Hale struggled with making friends, feeling anxious and being bored in school. Thanks to Mahoney’s mentoring, he’s now thriving in the third grade, Linfante said.
But many issues that gifted children face won’t just disappear come adulthood, Mahoney said. A gifted adult who gets promoted at work might suddenly face performance problems because he or she isn’t advanced in all areas.
“There’s this idea that just because someone is gifted, they’re able to do it all,” he said. “That’s a myth.”
Other gifted individuals neglect their talent once they grow up, some returning to it eventually, others leaving it behind forever.
Mahoney gave up art in college and only came back to it eight years ago.
“It was the most painful experience I ever went through,” said Mahoney, a landscape pastel artist whose work dots the walls of his East Pitt Street office. “It was emotionally difficult. What was hard to do was allow myself to be so expressive again.”
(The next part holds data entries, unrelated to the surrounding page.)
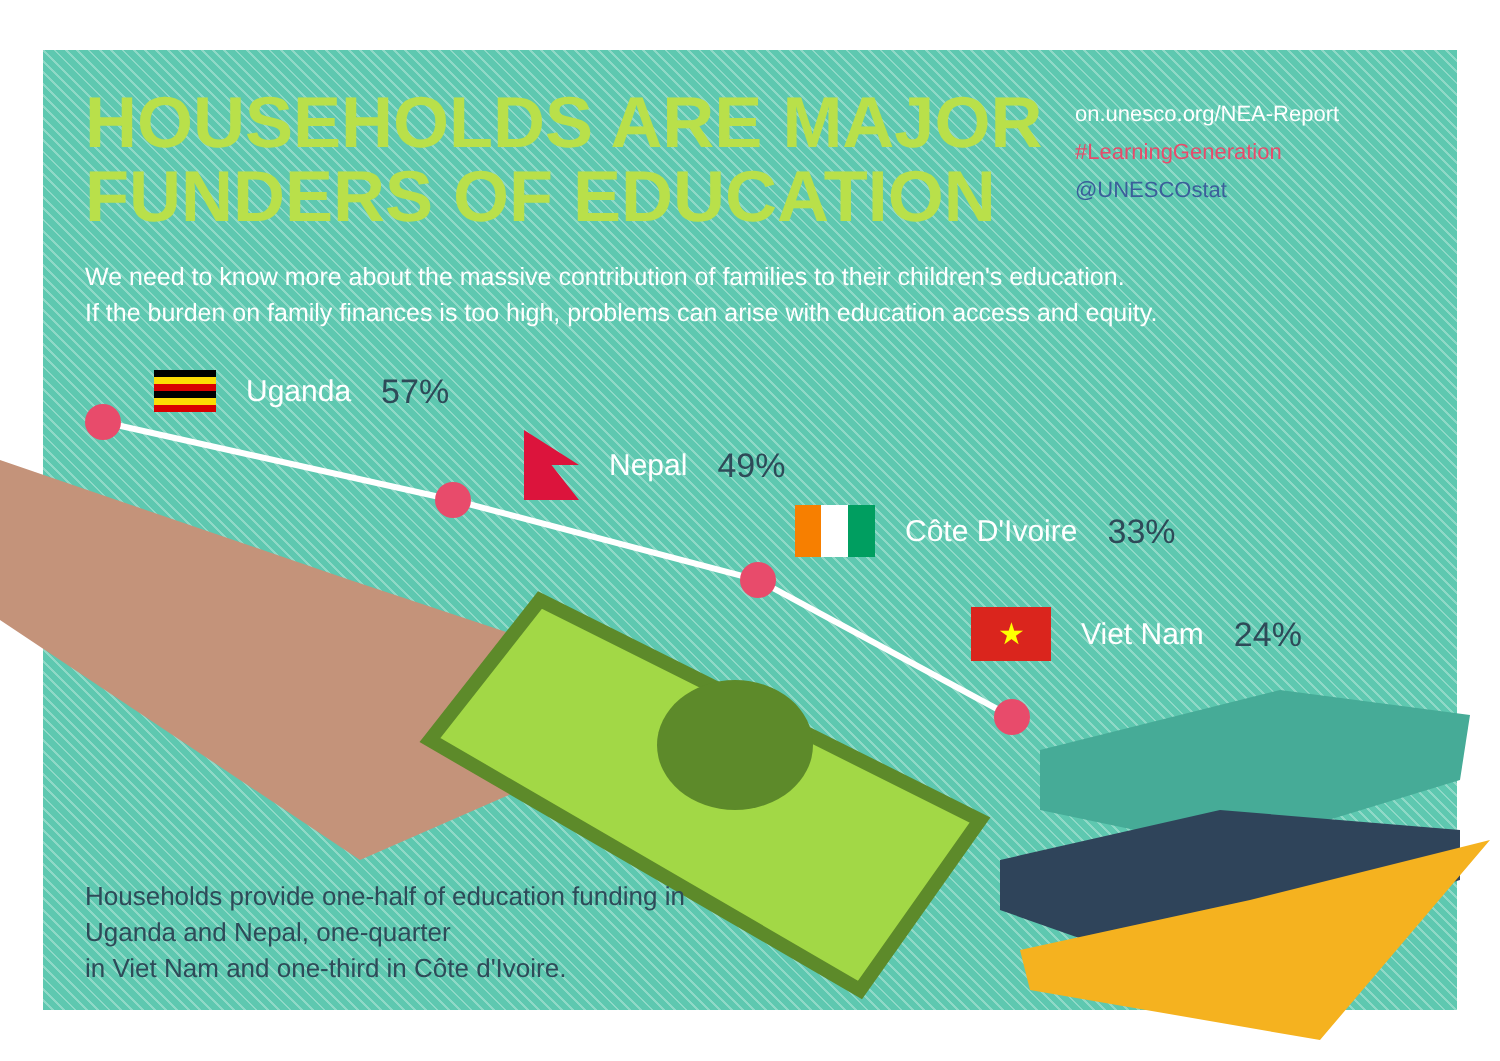HOUSEHOLDS ARE MAJOR FUNDERS OF EDUCATION
on.unesco.org/NEA-Report
#LearningGeneration
@UNESCOstat
We need to know more about the massive contribution of families to their children's education.
If the burden on family finances is too high, problems can arise with education access and equity.
Uganda 57%
Nepal 49%
Côte D'Ivoire 33%
★
Viet Nam 24%
Households provide one-half of education funding in Uganda and Nepal, one-quarter
in Viet Nam and one-third in Côte d'Ivoire.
Last fall , he hosted a workshop called Reclaiming Your Genius for adults who abandoned childhood talents.
“I think you need to come to terms with all the issues related to why you didn’t pursue it earlier in life,” he said.
Friends sometimes try to encourage Mahoney to enter his work in contests or juried arts shows, but he isn’t interested.
“That would take me back to where I was as a child,” said Mahoney, whose trademark tractor image surfaces in much of his art. “I don’t want my work to be tied to performances.”
Feeling like he needed an escape from D.C. life, he bought his weekend home in Bedford after the Sept. 11 terrorist attacks.
“I just fell in love with it,” he said.
For Deirdre of northern Virginia, Mahoney is well worth the five-hour round trip to Bedford. Her gifted son, now 15, has been seeing Mahoney for three years.
“I absolutely marvel at his abilities,” said Deirdre, who did not want her last name published for privacy reasons. “He empowers the individual in a very healthy way. He’s emphasized self-esteem and self-confidence that’s given my son a better quality of life.”